> [EXERCISE BRIEF] Find every line in the records below that holds the word "migliorare" and copy it.

PROVIDED DATA Start Marker

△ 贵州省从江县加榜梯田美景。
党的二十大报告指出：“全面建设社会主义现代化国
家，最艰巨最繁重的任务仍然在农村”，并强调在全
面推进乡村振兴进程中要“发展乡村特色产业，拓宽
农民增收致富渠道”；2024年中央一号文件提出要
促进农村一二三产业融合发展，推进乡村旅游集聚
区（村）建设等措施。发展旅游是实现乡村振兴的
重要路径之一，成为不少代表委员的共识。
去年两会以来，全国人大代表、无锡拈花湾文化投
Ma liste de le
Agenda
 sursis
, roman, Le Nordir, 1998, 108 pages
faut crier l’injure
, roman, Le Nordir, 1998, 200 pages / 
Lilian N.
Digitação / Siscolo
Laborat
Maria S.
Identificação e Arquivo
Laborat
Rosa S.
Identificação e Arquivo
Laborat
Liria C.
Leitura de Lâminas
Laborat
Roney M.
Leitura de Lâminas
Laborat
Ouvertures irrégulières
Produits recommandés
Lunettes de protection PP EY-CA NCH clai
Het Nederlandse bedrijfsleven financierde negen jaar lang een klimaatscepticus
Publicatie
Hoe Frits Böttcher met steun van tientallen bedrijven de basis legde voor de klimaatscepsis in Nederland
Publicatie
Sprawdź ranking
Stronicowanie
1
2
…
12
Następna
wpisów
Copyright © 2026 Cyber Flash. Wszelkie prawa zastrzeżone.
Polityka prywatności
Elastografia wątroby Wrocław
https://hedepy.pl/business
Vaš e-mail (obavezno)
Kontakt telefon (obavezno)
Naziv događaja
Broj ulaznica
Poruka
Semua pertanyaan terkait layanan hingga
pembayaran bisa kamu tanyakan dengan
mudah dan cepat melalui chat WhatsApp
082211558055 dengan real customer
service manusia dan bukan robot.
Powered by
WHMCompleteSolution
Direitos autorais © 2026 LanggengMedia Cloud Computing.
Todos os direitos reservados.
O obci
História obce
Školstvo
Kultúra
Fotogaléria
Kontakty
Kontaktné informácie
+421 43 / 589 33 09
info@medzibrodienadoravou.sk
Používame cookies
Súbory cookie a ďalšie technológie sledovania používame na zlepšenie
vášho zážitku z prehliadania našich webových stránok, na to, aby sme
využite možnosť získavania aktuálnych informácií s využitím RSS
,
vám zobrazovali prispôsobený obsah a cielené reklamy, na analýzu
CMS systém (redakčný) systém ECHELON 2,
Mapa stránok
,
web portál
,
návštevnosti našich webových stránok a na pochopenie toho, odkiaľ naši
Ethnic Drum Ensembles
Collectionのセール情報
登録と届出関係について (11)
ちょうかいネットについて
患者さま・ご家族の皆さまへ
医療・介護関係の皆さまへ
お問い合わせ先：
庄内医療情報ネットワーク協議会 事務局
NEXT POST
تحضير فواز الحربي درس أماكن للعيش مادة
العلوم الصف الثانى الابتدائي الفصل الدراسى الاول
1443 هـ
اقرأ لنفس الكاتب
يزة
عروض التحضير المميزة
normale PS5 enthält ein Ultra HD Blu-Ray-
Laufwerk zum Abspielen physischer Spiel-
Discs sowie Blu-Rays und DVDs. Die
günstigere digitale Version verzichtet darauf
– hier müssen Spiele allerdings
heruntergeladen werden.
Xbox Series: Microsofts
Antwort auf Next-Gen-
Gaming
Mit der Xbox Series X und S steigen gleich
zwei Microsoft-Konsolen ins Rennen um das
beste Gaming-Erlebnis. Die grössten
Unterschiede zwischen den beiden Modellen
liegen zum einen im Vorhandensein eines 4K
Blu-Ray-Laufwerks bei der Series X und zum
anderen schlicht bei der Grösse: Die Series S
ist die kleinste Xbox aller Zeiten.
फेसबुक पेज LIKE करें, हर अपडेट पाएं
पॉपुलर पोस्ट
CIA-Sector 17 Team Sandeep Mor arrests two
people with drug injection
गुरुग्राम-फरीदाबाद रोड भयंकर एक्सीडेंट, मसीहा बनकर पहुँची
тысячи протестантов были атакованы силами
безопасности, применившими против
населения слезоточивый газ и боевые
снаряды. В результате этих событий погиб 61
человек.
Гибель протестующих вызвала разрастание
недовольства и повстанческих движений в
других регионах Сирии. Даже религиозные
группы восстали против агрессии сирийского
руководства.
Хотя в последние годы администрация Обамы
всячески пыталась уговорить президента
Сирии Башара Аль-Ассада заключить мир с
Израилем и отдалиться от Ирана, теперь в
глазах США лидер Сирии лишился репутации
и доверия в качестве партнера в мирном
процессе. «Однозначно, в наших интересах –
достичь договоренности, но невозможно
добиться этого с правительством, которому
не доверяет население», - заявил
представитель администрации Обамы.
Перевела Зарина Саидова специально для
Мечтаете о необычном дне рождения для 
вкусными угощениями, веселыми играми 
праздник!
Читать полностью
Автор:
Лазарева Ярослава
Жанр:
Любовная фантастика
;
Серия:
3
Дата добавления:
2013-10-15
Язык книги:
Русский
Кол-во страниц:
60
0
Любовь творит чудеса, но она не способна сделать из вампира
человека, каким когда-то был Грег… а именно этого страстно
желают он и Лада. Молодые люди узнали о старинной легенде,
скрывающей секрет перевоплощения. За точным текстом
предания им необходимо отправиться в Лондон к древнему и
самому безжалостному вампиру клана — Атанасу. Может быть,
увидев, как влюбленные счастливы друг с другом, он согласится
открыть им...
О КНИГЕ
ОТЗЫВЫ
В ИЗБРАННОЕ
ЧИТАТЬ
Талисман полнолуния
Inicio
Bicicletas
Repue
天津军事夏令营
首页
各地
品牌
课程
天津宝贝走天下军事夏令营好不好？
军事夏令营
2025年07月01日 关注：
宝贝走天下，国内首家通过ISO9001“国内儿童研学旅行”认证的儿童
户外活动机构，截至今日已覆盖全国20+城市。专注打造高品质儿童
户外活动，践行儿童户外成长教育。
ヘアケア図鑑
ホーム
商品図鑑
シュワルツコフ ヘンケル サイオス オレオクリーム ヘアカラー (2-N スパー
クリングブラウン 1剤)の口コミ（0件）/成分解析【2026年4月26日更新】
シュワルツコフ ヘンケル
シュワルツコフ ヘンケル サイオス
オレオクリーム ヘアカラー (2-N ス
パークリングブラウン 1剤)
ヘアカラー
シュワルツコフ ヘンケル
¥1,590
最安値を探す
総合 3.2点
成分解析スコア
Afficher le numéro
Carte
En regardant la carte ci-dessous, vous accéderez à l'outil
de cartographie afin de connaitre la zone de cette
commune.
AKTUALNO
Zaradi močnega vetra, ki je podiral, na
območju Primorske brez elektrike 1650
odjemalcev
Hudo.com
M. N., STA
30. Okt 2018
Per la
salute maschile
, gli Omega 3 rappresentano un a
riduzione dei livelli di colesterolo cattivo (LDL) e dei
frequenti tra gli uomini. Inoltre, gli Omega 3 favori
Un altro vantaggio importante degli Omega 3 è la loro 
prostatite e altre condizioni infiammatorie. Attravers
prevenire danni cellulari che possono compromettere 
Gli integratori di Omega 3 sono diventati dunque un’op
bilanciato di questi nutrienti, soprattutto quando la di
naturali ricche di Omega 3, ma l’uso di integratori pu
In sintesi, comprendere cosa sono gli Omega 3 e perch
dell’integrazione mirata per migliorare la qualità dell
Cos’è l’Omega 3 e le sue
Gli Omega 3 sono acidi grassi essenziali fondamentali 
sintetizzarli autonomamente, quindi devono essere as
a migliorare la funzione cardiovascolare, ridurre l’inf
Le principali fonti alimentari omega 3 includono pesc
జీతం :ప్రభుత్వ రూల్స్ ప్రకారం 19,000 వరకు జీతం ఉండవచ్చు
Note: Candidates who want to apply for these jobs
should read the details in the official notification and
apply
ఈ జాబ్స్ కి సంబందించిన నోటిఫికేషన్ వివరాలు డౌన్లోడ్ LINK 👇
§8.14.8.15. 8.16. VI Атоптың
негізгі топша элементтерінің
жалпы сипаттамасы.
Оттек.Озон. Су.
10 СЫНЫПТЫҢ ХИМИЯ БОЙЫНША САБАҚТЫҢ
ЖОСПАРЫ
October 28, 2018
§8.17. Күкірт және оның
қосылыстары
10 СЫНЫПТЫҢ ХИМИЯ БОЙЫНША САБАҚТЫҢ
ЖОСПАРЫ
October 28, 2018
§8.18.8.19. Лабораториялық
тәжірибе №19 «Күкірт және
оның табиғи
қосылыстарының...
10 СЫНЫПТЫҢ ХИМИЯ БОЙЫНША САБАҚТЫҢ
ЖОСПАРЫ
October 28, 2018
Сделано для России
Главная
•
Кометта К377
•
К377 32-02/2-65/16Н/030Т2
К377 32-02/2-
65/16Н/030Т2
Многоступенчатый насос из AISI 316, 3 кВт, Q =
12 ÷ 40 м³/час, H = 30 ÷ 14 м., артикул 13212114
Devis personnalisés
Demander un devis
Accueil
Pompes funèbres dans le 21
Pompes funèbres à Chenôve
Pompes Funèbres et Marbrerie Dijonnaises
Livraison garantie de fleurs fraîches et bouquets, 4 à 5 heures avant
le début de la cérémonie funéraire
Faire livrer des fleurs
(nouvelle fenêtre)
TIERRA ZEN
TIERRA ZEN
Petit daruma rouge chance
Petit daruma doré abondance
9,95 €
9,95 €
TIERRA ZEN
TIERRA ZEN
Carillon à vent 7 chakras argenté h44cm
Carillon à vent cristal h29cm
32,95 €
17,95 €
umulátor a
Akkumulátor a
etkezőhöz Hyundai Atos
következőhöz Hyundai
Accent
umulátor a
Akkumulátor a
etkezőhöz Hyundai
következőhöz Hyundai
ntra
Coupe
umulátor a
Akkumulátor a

PROVIDED DATA End Marker

> [WRITTEN RESPONSE]
dell’integrazione mirata per migliorare la qualità dell
a migliorare la funzione cardiovascolare, ridurre l’inf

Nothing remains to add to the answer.